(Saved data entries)
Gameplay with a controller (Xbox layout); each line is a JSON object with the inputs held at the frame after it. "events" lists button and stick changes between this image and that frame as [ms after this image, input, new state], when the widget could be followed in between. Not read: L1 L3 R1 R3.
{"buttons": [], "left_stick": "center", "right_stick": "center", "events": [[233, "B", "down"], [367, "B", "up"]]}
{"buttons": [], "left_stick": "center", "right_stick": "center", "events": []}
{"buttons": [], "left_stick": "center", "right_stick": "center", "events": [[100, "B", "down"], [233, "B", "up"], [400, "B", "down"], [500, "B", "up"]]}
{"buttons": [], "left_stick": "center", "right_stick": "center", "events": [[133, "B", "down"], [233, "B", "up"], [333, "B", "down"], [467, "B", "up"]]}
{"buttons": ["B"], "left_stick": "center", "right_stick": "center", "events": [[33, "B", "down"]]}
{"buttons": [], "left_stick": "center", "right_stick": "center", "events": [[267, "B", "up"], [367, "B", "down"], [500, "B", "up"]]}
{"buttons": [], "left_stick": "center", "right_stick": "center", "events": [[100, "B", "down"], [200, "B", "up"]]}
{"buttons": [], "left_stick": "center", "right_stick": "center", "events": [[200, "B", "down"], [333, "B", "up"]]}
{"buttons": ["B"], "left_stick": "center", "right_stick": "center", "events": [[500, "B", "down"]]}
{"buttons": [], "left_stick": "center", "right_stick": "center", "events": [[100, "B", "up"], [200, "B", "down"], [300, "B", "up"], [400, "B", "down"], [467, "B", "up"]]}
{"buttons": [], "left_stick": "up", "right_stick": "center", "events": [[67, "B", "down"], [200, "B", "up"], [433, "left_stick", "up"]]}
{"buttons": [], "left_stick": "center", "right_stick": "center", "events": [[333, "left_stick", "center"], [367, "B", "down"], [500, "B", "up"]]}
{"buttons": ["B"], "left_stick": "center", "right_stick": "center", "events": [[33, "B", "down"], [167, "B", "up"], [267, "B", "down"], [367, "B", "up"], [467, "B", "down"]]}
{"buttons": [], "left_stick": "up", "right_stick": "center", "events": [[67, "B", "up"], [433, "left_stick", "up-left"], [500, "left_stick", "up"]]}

Task brief:
All of the records go in your answer, copied exactly.

Exercise response:
Gameplay with a controller (Xbox layout); each line is a JSON object with the inputs held at the frame after it. "events" lists button and stick changes between this image and that frame as [ms after this image, input, new state], when the widget could be followed in between. Not read: L1 L3 R1 R3.
{"buttons": [], "left_stick": "center", "right_stick": "center", "events": [[233, "B", "down"], [367, "B", "up"]]}
{"buttons": [], "left_stick": "center", "right_stick": "center", "events": []}
{"buttons": [], "left_stick": "center", "right_stick": "center", "events": [[100, "B", "down"], [233, "B", "up"], [400, "B", "down"], [500, "B", "up"]]}
{"buttons": [], "left_stick": "center", "right_stick": "center", "events": [[133, "B", "down"], [233, "B", "up"], [333, "B", "down"], [467, "B", "up"]]}
{"buttons": ["B"], "left_stick": "center", "right_stick": "center", "events": [[33, "B", "down"]]}
{"buttons": [], "left_stick": "center", "right_stick": "center", "events": [[267, "B", "up"], [367, "B", "down"], [500, "B", "up"]]}
{"buttons": [], "left_stick": "center", "right_stick": "center", "events": [[100, "B", "down"], [200, "B", "up"]]}
{"buttons": [], "left_stick": "center", "right_stick": "center", "events": [[200, "B", "down"], [333, "B", "up"]]}
{"buttons": ["B"], "left_stick": "center", "right_stick": "center", "events": [[500, "B", "down"]]}
{"buttons": [], "left_stick": "center", "right_stick": "center", "events": [[100, "B", "up"], [200, "B", "down"], [300, "B", "up"], [400, "B", "down"], [467, "B", "up"]]}
{"buttons": [], "left_stick": "up", "right_stick": "center", "events": [[67, "B", "down"], [200, "B", "up"], [433, "left_stick", "up"]]}
{"buttons": [], "left_stick": "center", "right_stick": "center", "events": [[333, "left_stick", "center"], [367, "B", "down"], [500, "B", "up"]]}
{"buttons": ["B"], "left_stick": "center", "right_stick": "center", "events": [[33, "B", "down"], [167, "B", "up"], [267, "B", "down"], [367, "B", "up"], [467, "B", "down"]]}
{"buttons": [], "left_stick": "up", "right_stick": "center", "events": [[67, "B", "up"], [433, "left_stick", "up-left"], [500, "left_stick", "up"]]}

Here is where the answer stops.